Appearances is a unique resource for helping patients keep a positive self-image. Staffed by certified prosthesis fitters and trained volunteers, the shop is stocked with special items to complement the cancer patient’s lifestyle. In addition to breast prosthetics, products especially geared to cancer patients — from clothing and headgear to cosmetic items and accessories, fill the shelves. If a doctor recommends it, chances are that the shop will carry it — and if not, the product can often be ordered.

M. D. Anderson volunteers are at the heart of the shop’s operation. Volunteers in Appearances are often breast cancer survivors because breast prosthetics are a big part of the shop’s business. They are able to share their experiences with patients.

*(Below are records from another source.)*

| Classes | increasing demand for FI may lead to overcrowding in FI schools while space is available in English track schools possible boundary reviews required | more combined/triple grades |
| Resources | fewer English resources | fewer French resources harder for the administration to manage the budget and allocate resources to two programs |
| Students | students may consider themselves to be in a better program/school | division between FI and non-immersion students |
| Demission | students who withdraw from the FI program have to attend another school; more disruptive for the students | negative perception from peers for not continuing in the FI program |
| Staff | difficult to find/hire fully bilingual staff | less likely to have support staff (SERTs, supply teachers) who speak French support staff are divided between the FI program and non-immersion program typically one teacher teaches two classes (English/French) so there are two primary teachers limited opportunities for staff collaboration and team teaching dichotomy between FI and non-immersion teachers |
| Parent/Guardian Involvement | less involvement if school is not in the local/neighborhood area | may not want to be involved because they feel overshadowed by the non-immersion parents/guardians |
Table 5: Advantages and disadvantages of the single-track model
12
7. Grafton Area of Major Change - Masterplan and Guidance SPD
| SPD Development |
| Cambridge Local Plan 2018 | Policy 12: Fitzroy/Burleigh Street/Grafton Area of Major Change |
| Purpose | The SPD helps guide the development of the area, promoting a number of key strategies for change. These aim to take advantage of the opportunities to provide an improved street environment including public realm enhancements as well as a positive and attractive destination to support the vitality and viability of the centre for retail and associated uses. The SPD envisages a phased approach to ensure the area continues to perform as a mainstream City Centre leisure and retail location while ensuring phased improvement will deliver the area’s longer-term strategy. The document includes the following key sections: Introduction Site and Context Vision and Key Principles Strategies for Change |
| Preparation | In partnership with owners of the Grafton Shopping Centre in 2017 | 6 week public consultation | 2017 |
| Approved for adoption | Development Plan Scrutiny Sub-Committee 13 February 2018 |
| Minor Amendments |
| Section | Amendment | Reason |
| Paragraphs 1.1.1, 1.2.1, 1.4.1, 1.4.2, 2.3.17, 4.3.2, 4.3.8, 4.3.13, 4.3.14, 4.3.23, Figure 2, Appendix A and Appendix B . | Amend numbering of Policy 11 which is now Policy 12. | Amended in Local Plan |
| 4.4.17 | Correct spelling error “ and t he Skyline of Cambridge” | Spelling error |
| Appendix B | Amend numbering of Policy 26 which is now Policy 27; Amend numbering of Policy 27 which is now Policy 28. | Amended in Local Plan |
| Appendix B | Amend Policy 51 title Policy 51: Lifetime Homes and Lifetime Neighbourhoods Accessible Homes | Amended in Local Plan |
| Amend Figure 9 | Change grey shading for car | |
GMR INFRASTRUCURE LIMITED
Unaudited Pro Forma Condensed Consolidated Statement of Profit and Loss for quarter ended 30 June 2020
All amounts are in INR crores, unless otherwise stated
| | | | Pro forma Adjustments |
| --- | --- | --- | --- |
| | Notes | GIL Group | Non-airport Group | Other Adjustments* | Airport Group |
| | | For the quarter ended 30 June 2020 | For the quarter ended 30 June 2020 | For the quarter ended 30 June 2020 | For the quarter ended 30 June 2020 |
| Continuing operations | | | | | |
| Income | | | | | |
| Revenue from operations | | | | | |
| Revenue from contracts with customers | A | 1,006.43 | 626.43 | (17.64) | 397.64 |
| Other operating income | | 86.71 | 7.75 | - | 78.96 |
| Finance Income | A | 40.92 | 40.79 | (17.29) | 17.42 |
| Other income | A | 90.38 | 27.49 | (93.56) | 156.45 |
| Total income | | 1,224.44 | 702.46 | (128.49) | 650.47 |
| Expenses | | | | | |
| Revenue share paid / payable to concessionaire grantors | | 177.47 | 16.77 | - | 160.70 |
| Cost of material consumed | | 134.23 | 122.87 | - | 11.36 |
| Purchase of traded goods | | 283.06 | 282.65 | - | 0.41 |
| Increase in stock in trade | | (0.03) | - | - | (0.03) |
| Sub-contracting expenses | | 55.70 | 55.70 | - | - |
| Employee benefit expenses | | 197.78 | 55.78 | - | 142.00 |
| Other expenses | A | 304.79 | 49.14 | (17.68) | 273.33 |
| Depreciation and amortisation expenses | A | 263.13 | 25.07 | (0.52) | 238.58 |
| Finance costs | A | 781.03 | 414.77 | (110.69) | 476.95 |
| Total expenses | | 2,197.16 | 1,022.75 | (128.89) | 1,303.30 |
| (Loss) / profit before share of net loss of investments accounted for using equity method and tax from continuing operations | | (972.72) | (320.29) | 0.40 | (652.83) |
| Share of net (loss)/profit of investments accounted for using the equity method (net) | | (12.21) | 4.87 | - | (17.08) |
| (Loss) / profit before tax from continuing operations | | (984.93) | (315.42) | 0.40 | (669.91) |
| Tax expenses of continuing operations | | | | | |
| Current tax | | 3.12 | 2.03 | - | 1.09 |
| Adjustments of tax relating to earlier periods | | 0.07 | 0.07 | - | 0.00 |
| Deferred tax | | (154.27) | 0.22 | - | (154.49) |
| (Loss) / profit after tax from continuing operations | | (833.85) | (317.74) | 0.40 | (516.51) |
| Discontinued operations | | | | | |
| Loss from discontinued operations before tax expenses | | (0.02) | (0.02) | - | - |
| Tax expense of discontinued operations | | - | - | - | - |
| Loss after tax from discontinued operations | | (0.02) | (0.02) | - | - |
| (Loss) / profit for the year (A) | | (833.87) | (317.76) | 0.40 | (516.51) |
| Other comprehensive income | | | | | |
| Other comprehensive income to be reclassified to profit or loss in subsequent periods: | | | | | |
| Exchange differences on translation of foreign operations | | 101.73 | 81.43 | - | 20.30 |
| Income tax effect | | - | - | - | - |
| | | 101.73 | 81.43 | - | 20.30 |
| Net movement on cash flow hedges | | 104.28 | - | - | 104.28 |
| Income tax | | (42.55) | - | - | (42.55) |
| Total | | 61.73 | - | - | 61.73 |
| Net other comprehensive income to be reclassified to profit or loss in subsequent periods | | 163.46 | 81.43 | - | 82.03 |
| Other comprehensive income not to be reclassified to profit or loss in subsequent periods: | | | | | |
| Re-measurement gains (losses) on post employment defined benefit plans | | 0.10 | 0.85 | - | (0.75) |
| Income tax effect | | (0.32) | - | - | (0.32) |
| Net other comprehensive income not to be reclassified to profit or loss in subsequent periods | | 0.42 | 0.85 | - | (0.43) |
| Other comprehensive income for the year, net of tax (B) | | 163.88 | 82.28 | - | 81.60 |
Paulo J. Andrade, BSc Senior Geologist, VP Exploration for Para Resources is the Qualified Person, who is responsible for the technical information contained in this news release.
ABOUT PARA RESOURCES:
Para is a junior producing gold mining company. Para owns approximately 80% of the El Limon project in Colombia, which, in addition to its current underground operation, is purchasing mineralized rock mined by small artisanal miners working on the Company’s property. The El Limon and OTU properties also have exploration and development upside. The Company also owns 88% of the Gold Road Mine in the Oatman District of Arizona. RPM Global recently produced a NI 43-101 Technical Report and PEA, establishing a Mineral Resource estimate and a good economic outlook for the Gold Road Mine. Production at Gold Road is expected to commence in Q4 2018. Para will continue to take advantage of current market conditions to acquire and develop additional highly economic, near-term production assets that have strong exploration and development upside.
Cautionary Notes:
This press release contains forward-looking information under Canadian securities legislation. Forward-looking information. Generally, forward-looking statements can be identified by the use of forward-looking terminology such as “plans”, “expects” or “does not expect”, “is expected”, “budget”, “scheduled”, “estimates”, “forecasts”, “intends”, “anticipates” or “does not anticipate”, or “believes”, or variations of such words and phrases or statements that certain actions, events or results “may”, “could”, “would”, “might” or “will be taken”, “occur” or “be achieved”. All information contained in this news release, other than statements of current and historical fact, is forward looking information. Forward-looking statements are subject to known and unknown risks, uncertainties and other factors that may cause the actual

Appearances volunteers may talk to breast cancer patients before their surgery and go over their experiences with prosthesis and reconstruction. Appearances staff help patients choose hair pieces, head coverings, skin products and other specialty items for cancer patients.

“It’s our job to help patients feel pretty again,” says volunteer Lee Madray. “Each time I come here, I pray that I am able to help someone in some little way.”

For Madray, who is a breast cancer survivor, volunteering was a way for her to give others hope.

“One day, I saw a father and son come in,” says Madray. “I felt like the son seeing me, a breast cancer survivor, would give him hope that his mother would come through her cancer, too.”